_Objectif visé_: Rédigez la suite de l’extrait sur les actions des CEMÉA en partant de sa dernière phrase.

_Extrait choisi_:
Le développement des actions d’aide à l’insertion sociale et professionnelle des jeunes, un des éléments forts du programme de la Gauche en 1981, nous mobilise. Dès 1982 nous ouvrons les premières actions expérimentales, suivies d’un engagement dans le processus des « nouvelles qualifications » lancé par Bertrand Schwartz. Aujourd’hui nous accompagnons des groupes d’allocataires du RSA, nous organisons des actions d’aide à l’insertion pour des jeunes et moins jeunes, nous agissons avec la Protection Judiciaire de la Jeunesse dans le cadre d’une convention nationale… 1300 personnes sont accueillies dans nos divers dispositifs d’aide et d’accompagnement.
1991 est une autre forte date avec le lancement, dans les festivals, d’une recherche-action portant sur la connaissance et l’accompagnement social des jeunes en errance. Nous deviendrons en une dizaine d’années le pôle national de formation et de ressourcement des professionnels ; nous avons aujourd’hui, par convention avec le ministère de l’action sociale, la responsabilité de l’animation d’un réseau national d’équipes au travail avec ces jeunes. En 2017, 280 équipes sont engagées dans les travaux du réseau.
Dès les années 1970 nous avons investi les technologies de l’image et du son et la presse en les intégrant dans des projets culturels. Depuis, nous sommes passés à une vision plus globale centrée plus sur les publics et leurs rapports aux médias. Aujourd’hui nos actions intègrent une approche politique et sociétale pour que les médias et le numérique, au regard de leur influence sur le développement des personnes, leur socialisation et de leur impact en termes de vie démocratique, s’inscrivent dans un projet éthique et humaniste.
Il y a les actions sectorielles, il y a aussi les intérêts permanent.
Nous apportons une attention particulière à ce qu’est l’école, l’Education nationale, dont nous sommes un partenaire actif et exigeant : formation continue des enseignants, place des élèves dans les établissements, soutien aux innovations pédagogiques… Ceci, là aussi, dans le cadre d’une convention avec l’Etat. Pour les CEMÉA, l’éducation est globale. Il s’agit d’éduquer et d’enseigner. L’école doit être un lieu de réussite de tous et d’apprentissage des valeurs d’égalité et de coopération. Les CEMÉA n’ont cessé de réaffirment le rôle central de l’école publique laïque et revendiquent l’importance du partenariat entre les enseignants, les parents, les acteurs éducatifs territoriaux, les mouvements pédagogiques et d’éducation. Les CEMÉA militent en faveur des pratiques pédagogiques centrées sur l’élève, favorisant tous les parcours différenciés, dans le cadre de la scolarité obligatoire, et en référence aux principes de l’éducation nouvelle.
Nous apportons une attention particulière à la petite enfance, après avoir été les passeurs qui ont fait arriver en France les recherches et les pratiques d’Emma Pikler en Hongrie.

_Données suivantes_:

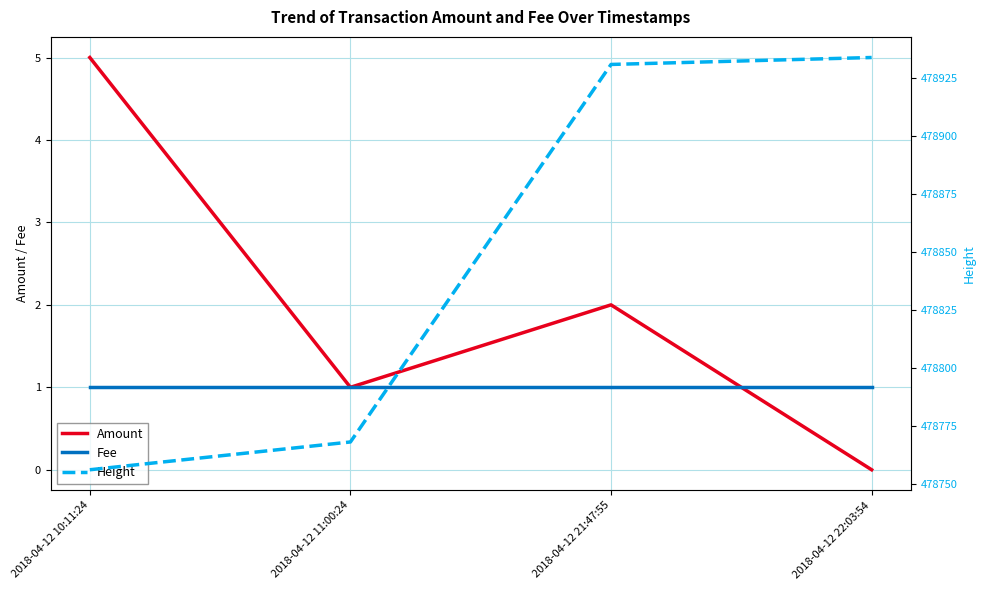

Which series has the largest range (max minus min)?

Height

_Réponse proposée_:
Nous agissons en permanence pour l’égalité entre les sexes, pour une éducation non sexiste, pour une utilisation éducative de la mixité.
Nous sommes viscéralement laïques ; c’est-à-dire que nous sommes tolérants, mais exigeants, faisant vivre dans nos actions de formation une laïcité ouverte, respectueuse de chacun, sans jugement sur la foi ou la non foi de tous.
Nous sommes un mouvement international. Non pas seulement parce qu’existe une fédération internationale des CEMEA, mais aussi parce que systématiquement nous nous inscrivons dans l’Europe, dans la libre circulation des personnes et des idées, et parce que nous nous engageons pour la construction d’un monde égalitaire et social. Nos stagiaires en formation professionnelle font des stages, des séjours, des rencontres thématiques hors de France ; nous sommes intervenus dans les ghettos d’Afrique du Sud au temps de l’apartheid, aujourd’hui nous intervenons à Gaza, en Palestine…
Innover, être ouverts : être en vie
Notre histoire, nos engagements, nos actions passées et présentes nous obligent. Nous ne pouvons pas nous satisfaire de gérer l’existant, même s’il faut de plus en plus le défendre pour qu’il continue d’exister. Mais nous devons sans cesse questionner nos actions, nos engagements, au filtre des réalités sociales, culturelles, politiques. A quoi et à qui servons-nous aujourd’hui ? Que se passe-t-il autour de nous qui ne peut pas nous laisser indifférents : crise d’avenir de la jeunesse, souffrances des migrations, montée des populismes, racismes latents… _ Nous devons en permanence aborder ces réalités globales avec nos propres outils, nos propres démarches : la formation libératoire, et l’inscription dans une volonté de changement social préparé par tous.
A ces conditions, malgré nos 80 ans, nous resterons encore longtemps dans la fleur de l’âge. 1937-2017, les CEMEA, toujours passeurs d’avenir !
Christian Gautellier
Directeur des CEMEA (1995 à 2021)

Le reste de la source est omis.